Artist reception for Lucy Gray. Lucy Gray's photographs tell the stories of three prima ballerinas and their families. Since the late 1980's when the dancer's union put a leave-of-absence clause in their base contract, ballerinas have been able to work while pregnant and return to work after giving birth. This change is extraordinary in that it allows dancers to defy the myth that the dance director must dominate and influence every aspect of a ballerina's life in order that her work triumph.
The photographs take the viewer into the lives of the three ballerinas; recording practice, performance, families, joys and worries. The dancers welcomed Ms. Gray into their homes and San Francisco Ballet director, Helgi Tomasson, gave the artist access to the dance studios. Gray integrates photographs of stage work under lights with intimate scenes of personal lives. One sequence shows one of the ballerinas giving birth to her second son. The physical reality of having a baby has been placed near by images of the same woman on stage, the embodiment of romance and desire.
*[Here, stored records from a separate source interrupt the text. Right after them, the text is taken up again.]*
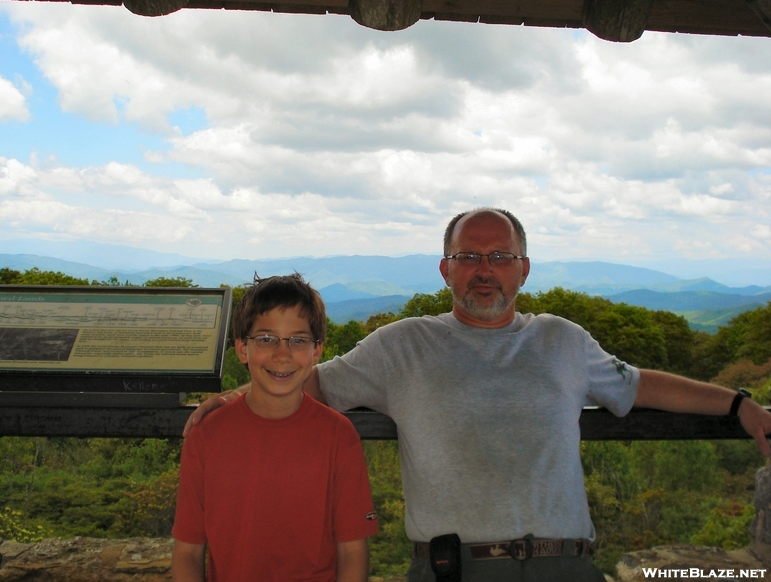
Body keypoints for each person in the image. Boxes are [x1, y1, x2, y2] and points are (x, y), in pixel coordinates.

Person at [184, 208, 771, 582]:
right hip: (450, 569)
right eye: (469, 256)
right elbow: (298, 376)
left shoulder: (562, 340)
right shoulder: (401, 346)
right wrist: (232, 402)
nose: (484, 269)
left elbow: (641, 385)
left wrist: (738, 404)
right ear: (445, 270)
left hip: (564, 567)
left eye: (499, 257)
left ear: (524, 269)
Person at [172, 274, 378, 582]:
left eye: (298, 340)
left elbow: (352, 552)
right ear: (242, 349)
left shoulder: (338, 435)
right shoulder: (207, 436)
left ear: (316, 352)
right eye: (266, 339)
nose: (282, 354)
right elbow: (188, 553)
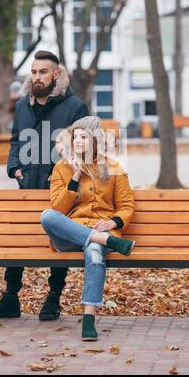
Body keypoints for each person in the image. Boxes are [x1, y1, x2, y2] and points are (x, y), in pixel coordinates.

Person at [0, 50, 89, 320]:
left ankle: (53, 300)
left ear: (56, 74)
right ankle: (9, 298)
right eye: (34, 72)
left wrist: (62, 171)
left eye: (43, 72)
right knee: (18, 238)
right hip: (26, 185)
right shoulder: (22, 105)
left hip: (60, 189)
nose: (37, 77)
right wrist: (14, 166)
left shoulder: (75, 107)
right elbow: (16, 139)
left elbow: (83, 146)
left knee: (57, 240)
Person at [41, 116, 135, 341]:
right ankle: (109, 241)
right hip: (69, 235)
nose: (78, 141)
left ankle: (89, 318)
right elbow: (58, 209)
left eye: (84, 137)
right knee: (47, 216)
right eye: (75, 137)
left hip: (101, 229)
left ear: (96, 140)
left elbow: (126, 206)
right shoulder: (62, 168)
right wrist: (75, 176)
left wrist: (113, 223)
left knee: (94, 252)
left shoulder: (113, 168)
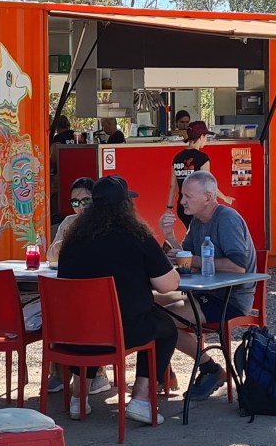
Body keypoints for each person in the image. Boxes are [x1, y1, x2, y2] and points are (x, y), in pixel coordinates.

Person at [58, 176, 179, 425]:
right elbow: (167, 285)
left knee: (92, 322)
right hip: (123, 331)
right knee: (165, 327)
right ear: (126, 205)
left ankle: (78, 399)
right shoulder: (137, 236)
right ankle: (141, 399)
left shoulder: (72, 240)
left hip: (75, 332)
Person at [157, 170, 257, 401]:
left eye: (188, 196)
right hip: (205, 294)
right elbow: (186, 258)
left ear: (208, 198)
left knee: (162, 321)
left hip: (229, 300)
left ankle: (210, 369)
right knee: (150, 304)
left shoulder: (227, 218)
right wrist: (169, 235)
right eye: (182, 196)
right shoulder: (197, 221)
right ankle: (163, 374)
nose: (182, 202)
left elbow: (238, 267)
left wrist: (193, 261)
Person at [45, 177, 110, 396]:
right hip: (71, 290)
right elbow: (51, 257)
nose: (80, 207)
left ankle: (98, 373)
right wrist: (61, 246)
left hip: (98, 292)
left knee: (88, 312)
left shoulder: (105, 222)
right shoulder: (68, 223)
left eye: (86, 201)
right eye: (75, 202)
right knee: (54, 311)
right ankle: (58, 373)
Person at [165, 121, 234, 229]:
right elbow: (209, 185)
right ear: (201, 136)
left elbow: (172, 186)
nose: (206, 140)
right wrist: (225, 198)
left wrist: (169, 209)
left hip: (183, 207)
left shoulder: (177, 158)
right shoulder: (202, 159)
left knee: (192, 234)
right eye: (206, 137)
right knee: (202, 235)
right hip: (198, 207)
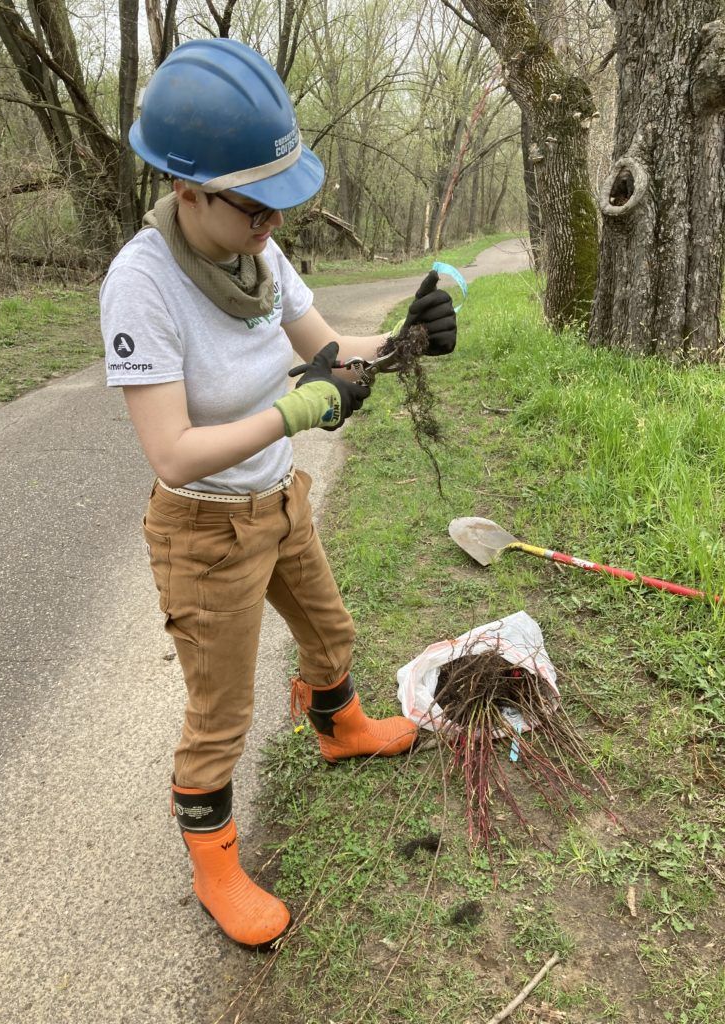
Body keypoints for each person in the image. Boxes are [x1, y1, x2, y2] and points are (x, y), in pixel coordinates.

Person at [100, 37, 456, 952]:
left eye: (280, 206)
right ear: (187, 189)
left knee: (331, 634)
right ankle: (215, 861)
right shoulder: (141, 285)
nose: (272, 224)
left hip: (278, 500)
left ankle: (340, 730)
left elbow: (330, 353)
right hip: (203, 527)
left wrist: (408, 338)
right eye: (255, 206)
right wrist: (297, 408)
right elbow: (173, 452)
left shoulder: (263, 255)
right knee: (219, 711)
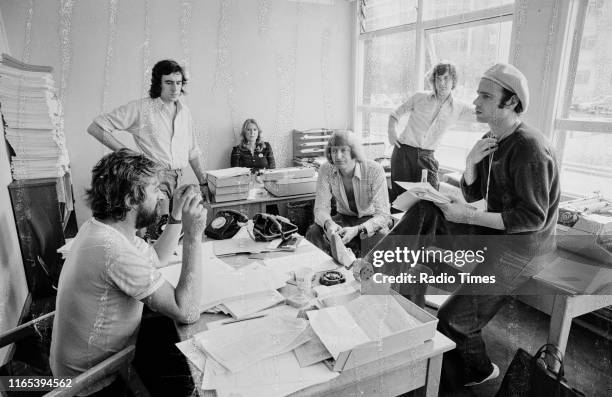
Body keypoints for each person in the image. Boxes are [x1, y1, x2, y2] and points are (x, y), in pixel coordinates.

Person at [356, 63, 560, 390]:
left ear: (510, 103)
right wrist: (470, 167)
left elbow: (531, 219)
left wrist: (466, 217)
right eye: (478, 93)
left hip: (523, 249)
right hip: (497, 234)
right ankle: (373, 271)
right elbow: (480, 198)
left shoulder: (529, 147)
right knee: (426, 207)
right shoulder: (491, 138)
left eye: (485, 95)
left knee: (453, 320)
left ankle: (481, 371)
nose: (476, 101)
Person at [50, 149, 207, 396]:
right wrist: (194, 235)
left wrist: (176, 217)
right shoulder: (113, 250)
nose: (161, 197)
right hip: (88, 385)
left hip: (83, 367)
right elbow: (186, 311)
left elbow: (157, 258)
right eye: (155, 189)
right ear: (130, 200)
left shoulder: (105, 228)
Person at [87, 59, 209, 209]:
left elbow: (192, 151)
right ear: (159, 83)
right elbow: (96, 128)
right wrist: (129, 155)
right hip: (153, 180)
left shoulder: (185, 112)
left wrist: (203, 182)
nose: (175, 88)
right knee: (157, 229)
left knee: (174, 228)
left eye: (178, 82)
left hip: (178, 180)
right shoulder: (142, 109)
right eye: (169, 82)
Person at [388, 62, 474, 196]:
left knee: (430, 199)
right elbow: (395, 114)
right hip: (403, 152)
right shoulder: (419, 97)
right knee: (401, 199)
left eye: (446, 78)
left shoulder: (459, 107)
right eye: (438, 79)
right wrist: (391, 132)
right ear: (433, 81)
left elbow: (483, 113)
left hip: (427, 157)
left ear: (453, 81)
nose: (442, 83)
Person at [305, 130, 391, 258]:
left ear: (353, 151)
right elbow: (320, 208)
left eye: (343, 150)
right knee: (313, 232)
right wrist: (329, 224)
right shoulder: (325, 169)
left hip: (369, 219)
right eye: (334, 151)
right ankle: (327, 271)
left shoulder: (374, 170)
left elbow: (384, 215)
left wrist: (357, 230)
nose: (338, 156)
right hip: (343, 219)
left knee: (382, 241)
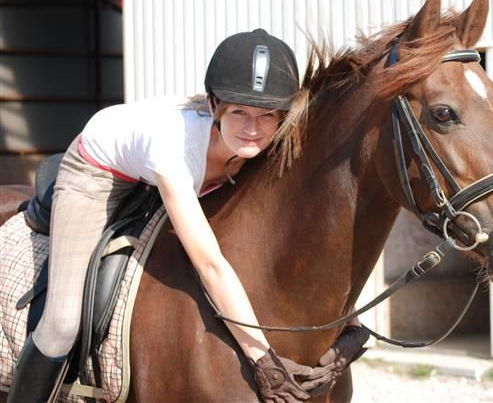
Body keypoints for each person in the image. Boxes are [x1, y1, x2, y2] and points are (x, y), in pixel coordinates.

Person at [7, 29, 368, 403]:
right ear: (214, 106)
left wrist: (350, 318)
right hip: (97, 172)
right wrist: (263, 360)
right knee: (63, 323)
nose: (252, 128)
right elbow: (210, 265)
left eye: (266, 115)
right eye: (239, 112)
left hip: (192, 166)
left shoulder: (267, 136)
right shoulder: (173, 148)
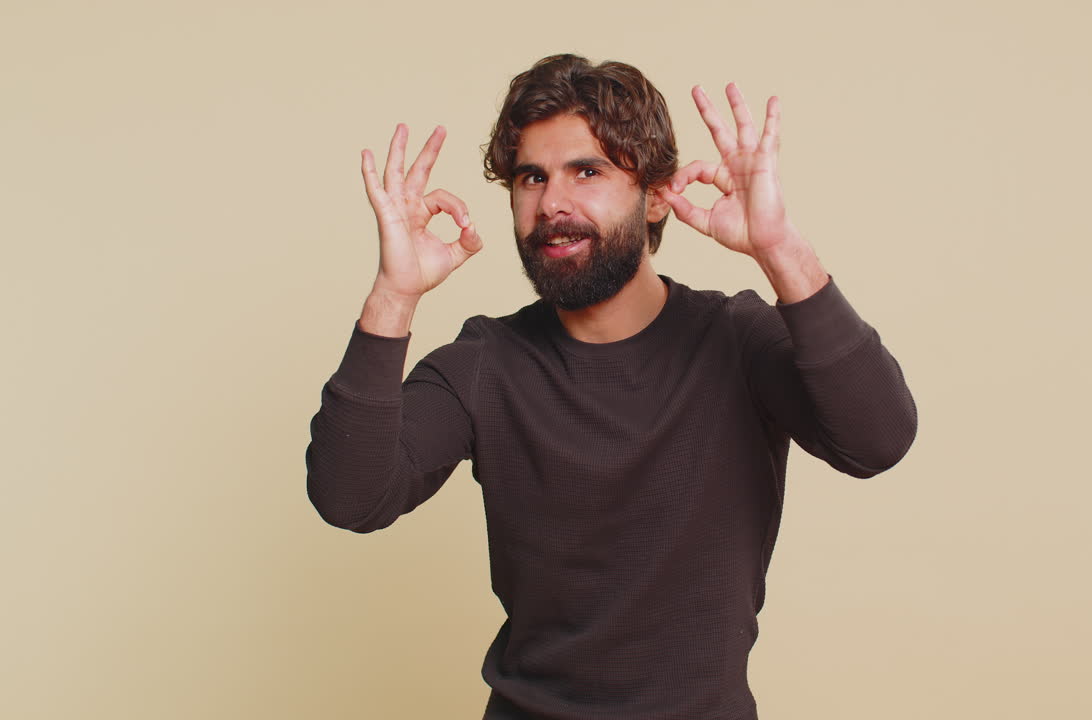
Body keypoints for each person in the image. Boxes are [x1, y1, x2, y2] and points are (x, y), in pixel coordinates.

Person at [306, 53, 917, 720]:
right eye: (531, 178)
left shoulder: (736, 339)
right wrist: (394, 295)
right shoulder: (487, 361)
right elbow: (349, 497)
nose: (553, 204)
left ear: (656, 194)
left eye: (586, 172)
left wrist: (779, 248)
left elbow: (877, 439)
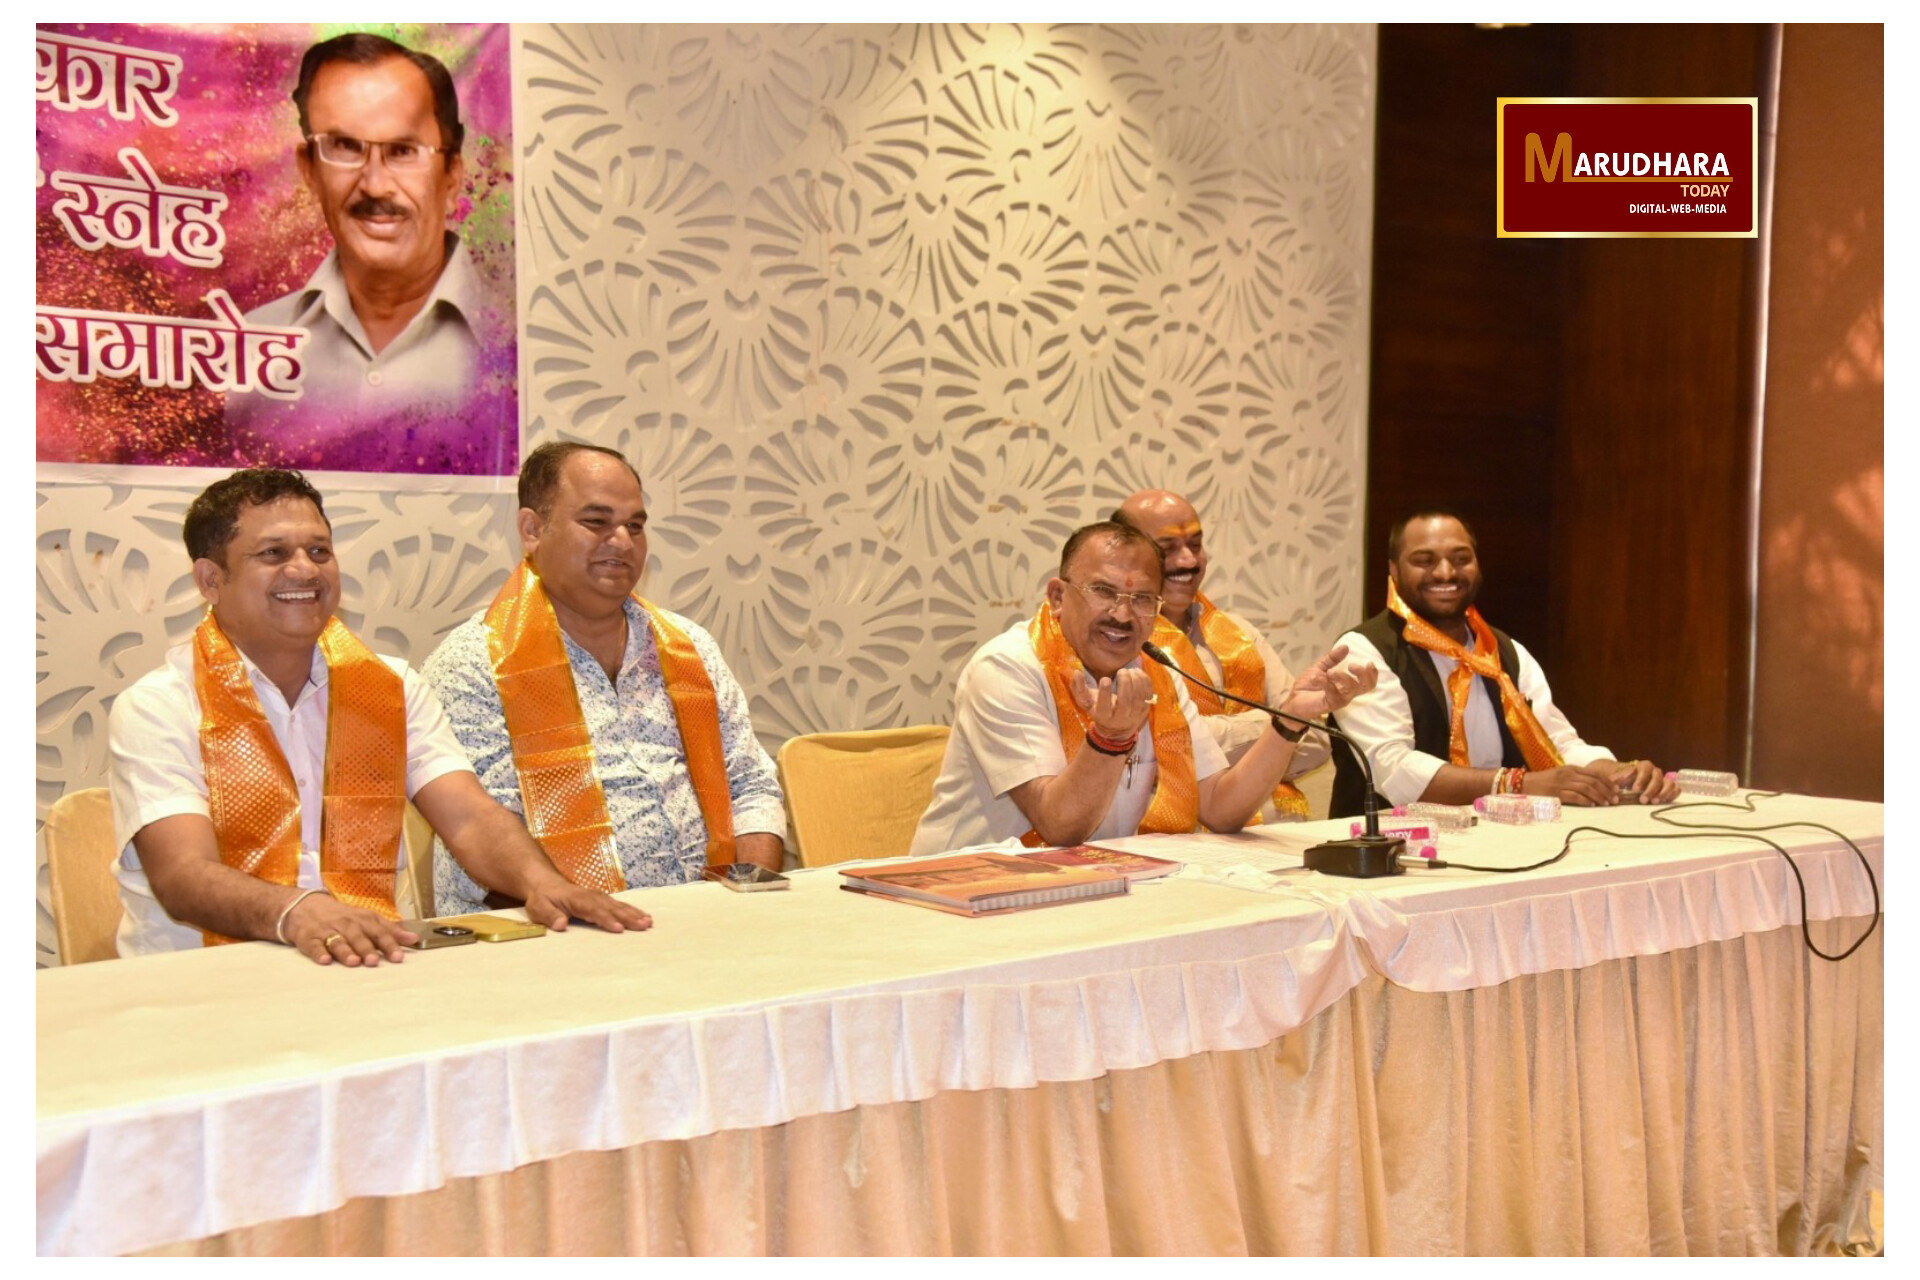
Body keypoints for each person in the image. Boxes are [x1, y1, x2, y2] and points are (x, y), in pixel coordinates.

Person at [106, 468, 651, 966]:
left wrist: (542, 882)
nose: (305, 569)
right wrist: (297, 910)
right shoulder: (160, 707)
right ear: (210, 580)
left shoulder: (390, 687)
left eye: (319, 551)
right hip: (202, 982)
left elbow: (468, 817)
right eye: (273, 553)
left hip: (372, 962)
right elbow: (183, 874)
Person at [424, 443, 787, 913]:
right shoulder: (473, 663)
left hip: (710, 917)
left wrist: (752, 899)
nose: (622, 541)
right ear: (532, 530)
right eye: (596, 522)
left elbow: (750, 785)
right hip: (543, 930)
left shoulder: (688, 647)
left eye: (635, 525)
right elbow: (482, 830)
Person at [909, 520, 1377, 855]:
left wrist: (1290, 719)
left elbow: (1221, 807)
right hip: (969, 895)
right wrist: (1110, 740)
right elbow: (1059, 826)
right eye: (1103, 592)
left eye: (1141, 599)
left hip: (1089, 888)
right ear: (1057, 597)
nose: (1121, 614)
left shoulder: (1156, 671)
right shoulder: (1007, 667)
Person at [226, 33, 492, 471]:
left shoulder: (511, 344)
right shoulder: (248, 349)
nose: (375, 185)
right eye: (345, 147)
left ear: (451, 176)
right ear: (310, 170)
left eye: (403, 151)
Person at [1328, 510, 1681, 817]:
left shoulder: (1504, 651)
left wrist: (1617, 772)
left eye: (1461, 558)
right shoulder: (1362, 651)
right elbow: (1394, 768)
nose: (1446, 572)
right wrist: (1518, 784)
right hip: (1385, 853)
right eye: (1424, 560)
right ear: (1393, 569)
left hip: (1498, 840)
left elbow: (1557, 744)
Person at [1114, 489, 1331, 819]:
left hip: (1278, 835)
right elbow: (1152, 749)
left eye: (1195, 544)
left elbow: (1316, 740)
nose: (1188, 561)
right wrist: (1277, 731)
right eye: (1167, 548)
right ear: (1124, 556)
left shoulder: (1240, 633)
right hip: (1178, 837)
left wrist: (1200, 745)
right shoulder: (1116, 639)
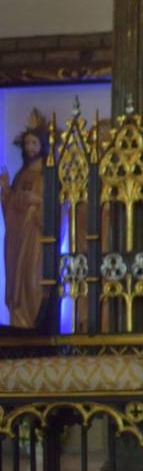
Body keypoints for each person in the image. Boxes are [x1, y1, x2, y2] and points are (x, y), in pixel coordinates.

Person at [1, 120, 47, 328]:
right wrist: (5, 190)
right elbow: (10, 208)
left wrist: (36, 201)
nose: (30, 148)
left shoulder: (47, 175)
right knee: (16, 280)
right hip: (18, 237)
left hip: (35, 235)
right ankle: (19, 322)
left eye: (34, 143)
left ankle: (34, 322)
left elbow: (55, 208)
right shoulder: (20, 175)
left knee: (32, 279)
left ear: (42, 146)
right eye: (27, 143)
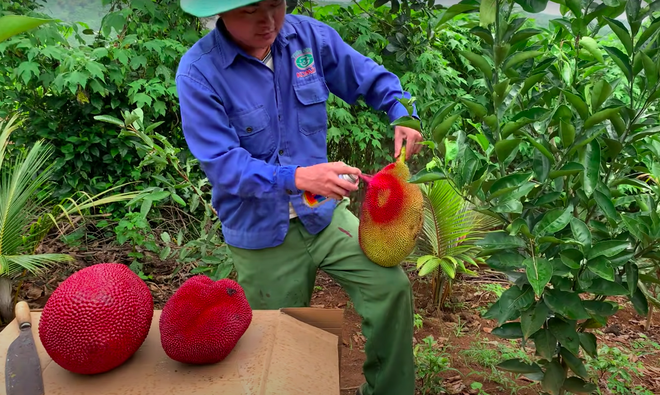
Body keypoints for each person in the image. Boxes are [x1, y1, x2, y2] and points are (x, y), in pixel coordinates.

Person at [175, 1, 424, 394]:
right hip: (261, 230)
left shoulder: (307, 37)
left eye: (276, 4)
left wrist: (402, 110)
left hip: (323, 216)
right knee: (280, 340)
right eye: (250, 12)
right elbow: (224, 165)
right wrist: (298, 176)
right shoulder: (199, 72)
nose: (269, 21)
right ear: (219, 15)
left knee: (390, 288)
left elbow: (368, 78)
In San Francisco, Paris, and New York, we see the ballerinas working on their craft: alone, with other dancers and directors, and sometimes, between playing with their children who are often present with their mothers and fathers at the studios. The family shares the dancer's lives and shapes the work. Through her close personal involvement with the dancers, the photographer learned that the dancer's relationships with their families were more important than their work and that this distance improved their stage performance. Gray states, “the commitment to a personal life made these women better on the job.”